__Dataset records__.
————

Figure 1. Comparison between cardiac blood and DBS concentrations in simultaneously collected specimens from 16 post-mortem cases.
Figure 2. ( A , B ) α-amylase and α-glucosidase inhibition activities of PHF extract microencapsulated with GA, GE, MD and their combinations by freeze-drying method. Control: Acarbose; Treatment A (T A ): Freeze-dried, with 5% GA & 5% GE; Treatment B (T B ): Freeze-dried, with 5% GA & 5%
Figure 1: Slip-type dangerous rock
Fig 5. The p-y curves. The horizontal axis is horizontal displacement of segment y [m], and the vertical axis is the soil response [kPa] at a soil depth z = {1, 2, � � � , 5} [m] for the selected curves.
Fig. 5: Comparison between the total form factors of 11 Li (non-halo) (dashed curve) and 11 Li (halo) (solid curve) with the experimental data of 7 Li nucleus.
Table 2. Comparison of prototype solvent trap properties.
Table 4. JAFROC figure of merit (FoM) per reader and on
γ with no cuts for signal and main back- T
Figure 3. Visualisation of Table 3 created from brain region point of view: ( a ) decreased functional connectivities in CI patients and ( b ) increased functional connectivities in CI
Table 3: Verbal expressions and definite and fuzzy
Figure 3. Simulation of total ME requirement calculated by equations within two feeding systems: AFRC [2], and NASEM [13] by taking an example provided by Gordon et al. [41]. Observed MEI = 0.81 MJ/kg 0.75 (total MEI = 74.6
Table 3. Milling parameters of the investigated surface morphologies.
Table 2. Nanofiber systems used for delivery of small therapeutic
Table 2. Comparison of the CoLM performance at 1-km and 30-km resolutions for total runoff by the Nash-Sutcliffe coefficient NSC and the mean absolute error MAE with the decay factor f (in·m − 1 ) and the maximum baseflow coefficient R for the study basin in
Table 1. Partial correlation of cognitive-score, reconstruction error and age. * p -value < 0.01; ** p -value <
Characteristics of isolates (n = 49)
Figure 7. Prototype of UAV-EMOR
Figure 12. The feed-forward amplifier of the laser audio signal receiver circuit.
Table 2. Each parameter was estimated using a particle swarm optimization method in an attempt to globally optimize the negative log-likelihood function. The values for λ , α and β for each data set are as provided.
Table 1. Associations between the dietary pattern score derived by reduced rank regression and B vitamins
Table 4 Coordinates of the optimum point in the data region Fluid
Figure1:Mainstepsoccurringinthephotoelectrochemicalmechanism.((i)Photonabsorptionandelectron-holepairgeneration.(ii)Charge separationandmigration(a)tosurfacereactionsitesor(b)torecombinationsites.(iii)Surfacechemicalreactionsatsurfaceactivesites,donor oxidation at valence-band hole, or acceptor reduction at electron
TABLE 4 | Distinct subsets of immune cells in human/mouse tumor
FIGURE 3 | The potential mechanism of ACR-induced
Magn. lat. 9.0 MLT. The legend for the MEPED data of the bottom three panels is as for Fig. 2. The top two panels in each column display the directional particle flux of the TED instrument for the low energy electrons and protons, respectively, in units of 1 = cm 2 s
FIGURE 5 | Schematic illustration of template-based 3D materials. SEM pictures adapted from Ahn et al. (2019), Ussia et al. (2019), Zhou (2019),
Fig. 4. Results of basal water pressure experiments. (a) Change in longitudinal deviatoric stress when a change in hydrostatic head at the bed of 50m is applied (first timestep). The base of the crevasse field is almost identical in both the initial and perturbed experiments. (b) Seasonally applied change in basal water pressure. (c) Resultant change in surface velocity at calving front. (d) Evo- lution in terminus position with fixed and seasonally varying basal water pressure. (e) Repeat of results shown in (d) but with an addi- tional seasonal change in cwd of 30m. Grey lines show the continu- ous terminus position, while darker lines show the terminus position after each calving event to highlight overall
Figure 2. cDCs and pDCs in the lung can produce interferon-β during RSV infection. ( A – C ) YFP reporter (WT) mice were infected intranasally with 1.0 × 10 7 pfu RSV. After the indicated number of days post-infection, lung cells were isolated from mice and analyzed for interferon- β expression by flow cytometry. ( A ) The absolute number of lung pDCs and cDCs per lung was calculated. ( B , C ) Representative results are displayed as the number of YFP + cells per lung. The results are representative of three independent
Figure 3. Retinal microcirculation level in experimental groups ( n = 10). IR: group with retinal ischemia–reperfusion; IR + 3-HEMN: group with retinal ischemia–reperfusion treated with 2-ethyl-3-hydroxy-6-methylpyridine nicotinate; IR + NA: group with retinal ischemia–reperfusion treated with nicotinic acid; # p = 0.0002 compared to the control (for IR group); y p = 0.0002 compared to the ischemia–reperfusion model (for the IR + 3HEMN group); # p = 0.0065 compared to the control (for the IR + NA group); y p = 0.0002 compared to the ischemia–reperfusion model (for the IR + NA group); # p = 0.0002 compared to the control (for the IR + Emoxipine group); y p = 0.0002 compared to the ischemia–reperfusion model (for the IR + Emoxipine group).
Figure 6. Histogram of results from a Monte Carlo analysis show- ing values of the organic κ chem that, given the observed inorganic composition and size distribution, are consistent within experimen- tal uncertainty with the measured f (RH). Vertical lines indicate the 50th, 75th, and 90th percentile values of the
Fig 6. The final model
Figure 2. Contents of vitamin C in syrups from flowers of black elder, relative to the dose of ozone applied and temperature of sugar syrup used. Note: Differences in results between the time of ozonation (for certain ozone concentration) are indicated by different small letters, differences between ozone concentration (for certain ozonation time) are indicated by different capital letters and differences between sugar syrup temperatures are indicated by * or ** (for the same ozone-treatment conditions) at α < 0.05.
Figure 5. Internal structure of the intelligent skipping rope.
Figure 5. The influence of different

————

__Task brief__. Nothing may change. Retype all of the entries.

__Solution for this exercise__.
Figure 1. Comparison between cardiac blood and DBS concentrations in simultaneously collected specimens from 16 post-mortem cases.
Figure 2. ( A , B ) α-amylase and α-glucosidase inhibition activities of PHF extract microencapsulated with GA, GE, MD and their combinations by freeze-drying method. Control: Acarbose; Treatment A (T A ): Freeze-dried, with 5% GA & 5% GE; Treatment B (T B ): Freeze-dried, with 5% GA & 5%
Figure 1: Slip-type dangerous rock
Fig 5. The p-y curves. The horizontal axis is horizontal displacement of segment y [m], and the vertical axis is the soil response [kPa] at a soil depth z = {1, 2, � � � , 5} [m] for the selected curves.
Fig. 5: Comparison between the total form factors of 11 Li (non-halo) (dashed curve) and 11 Li (halo) (solid curve) with the experimental data of 7 Li nucleus.
Table 2. Comparison of prototype solvent trap properties.
Table 4. JAFROC figure of merit (FoM) per reader and on
γ with no cuts for signal and main back- T
Figure 3. Visualisation of Table 3 created from brain region point of view: ( a ) decreased functional connectivities in CI patients and ( b ) increased functional connectivities in CI
Table 3: Verbal expressions and definite and fuzzy
Figure 3. Simulation of total ME requirement calculated by equations within two feeding systems: AFRC [2], and NASEM [13] by taking an example provided by Gordon et al. [41]. Observed MEI = 0.81 MJ/kg 0.75 (total MEI = 74.6
Table 3. Milling parameters of the investigated surface morphologies.
Table 2. Nanofiber systems used for delivery of small therapeutic
Table 2. Comparison of the CoLM performance at 1-km and 30-km resolutions for total runoff by the Nash-Sutcliffe coefficient NSC and the mean absolute error MAE with the decay factor f (in·m − 1 ) and the maximum baseflow coefficient R for the study basin in
Table 1. Partial correlation of cognitive-score, reconstruction error and age. * p -value < 0.01; ** p -value <
Characteristics of isolates (n = 49)
Figure 7. Prototype of UAV-EMOR
Figure 12. The feed-forward amplifier of the laser audio signal receiver circuit.
Table 2. Each parameter was estimated using a particle swarm optimization method in an attempt to globally optimize the negative log-likelihood function. The values for λ , α and β for each data set are as provided.
Table 1. Associations between the dietary pattern score derived by reduced rank regression and B vitamins
Table 4 Coordinates of the optimum point in the data region Fluid
Figure1:Mainstepsoccurringinthephotoelectrochemicalmechanism.((i)Photonabsorptionandelectron-holepairgeneration.(ii)Charge separationandmigration(a)tosurfacereactionsitesor(b)torecombinationsites.(iii)Surfacechemicalreactionsatsurfaceactivesites,donor oxidation at valence-band hole, or acceptor reduction at electron
TABLE 4 | Distinct subsets of immune cells in human/mouse tumor
FIGURE 3 | The potential mechanism of ACR-induced
Magn. lat. 9.0 MLT. The legend for the MEPED data of the bottom three panels is as for Fig. 2. The top two panels in each column display the directional particle flux of the TED instrument for the low energy electrons and protons, respectively, in units of 1 = cm 2 s
FIGURE 5 | Schematic illustration of template-based 3D materials. SEM pictures adapted from Ahn et al. (2019), Ussia et al. (2019), Zhou (2019),
Fig. 4. Results of basal water pressure experiments. (a) Change in longitudinal deviatoric stress when a change in hydrostatic head at the bed of 50m is applied (first timestep). The base of the crevasse field is almost identical in both the initial and perturbed experiments. (b) Seasonally applied change in basal water pressure. (c) Resultant change in surface velocity at calving front. (d) Evo- lution in terminus position with fixed and seasonally varying basal water pressure. (e) Repeat of results shown in (d) but with an addi- tional seasonal change in cwd of 30m. Grey lines show the continu- ous terminus position, while darker lines show the terminus position after each calving event to highlight overall
Figure 2. cDCs and pDCs in the lung can produce interferon-β during RSV infection. ( A – C ) YFP reporter (WT) mice were infected intranasally with 1.0 × 10 7 pfu RSV. After the indicated number of days post-infection, lung cells were isolated from mice and analyzed for interferon- β expression by flow cytometry. ( A ) The absolute number of lung pDCs and cDCs per lung was calculated. ( B , C ) Representative results are displayed as the number of YFP + cells per lung. The results are representative of three independent
Figure 3. Retinal microcirculation level in experimental groups ( n = 10). IR: group with retinal ischemia–reperfusion; IR + 3-HEMN: group with retinal ischemia–reperfusion treated with 2-ethyl-3-hydroxy-6-methylpyridine nicotinate; IR + NA: group with retinal ischemia–reperfusion treated with nicotinic acid; # p = 0.0002 compared to the control (for IR group); y p = 0.0002 compared to the ischemia–reperfusion model (for the IR + 3HEMN group); # p = 0.0065 compared to the control (for the IR + NA group); y p = 0.0002 compared to the ischemia–reperfusion model (for the IR + NA group); # p = 0.0002 compared to the control (for the IR + Emoxipine group); y p = 0.0002 compared to the ischemia–reperfusion model (for the IR + Emoxipine group).
Figure 6. Histogram of results from a Monte Carlo analysis show- ing values of the organic κ chem that, given the observed inorganic composition and size distribution, are consistent within experimen- tal uncertainty with the measured f (RH). Vertical lines indicate the 50th, 75th, and 90th percentile values of the
Fig 6. The final model
Figure 2. Contents of vitamin C in syrups from flowers of black elder, relative to the dose of ozone applied and temperature of sugar syrup used. Note: Differences in results between the time of ozonation (for certain ozone concentration) are indicated by different small letters, differences between ozone concentration (for certain ozonation time) are indicated by different capital letters and differences between sugar syrup temperatures are indicated by * or ** (for the same ozone-treatment conditions) at α < 0.05.
Figure 5. Internal structure of the intelligent skipping rope.
Figure 5. The influence of different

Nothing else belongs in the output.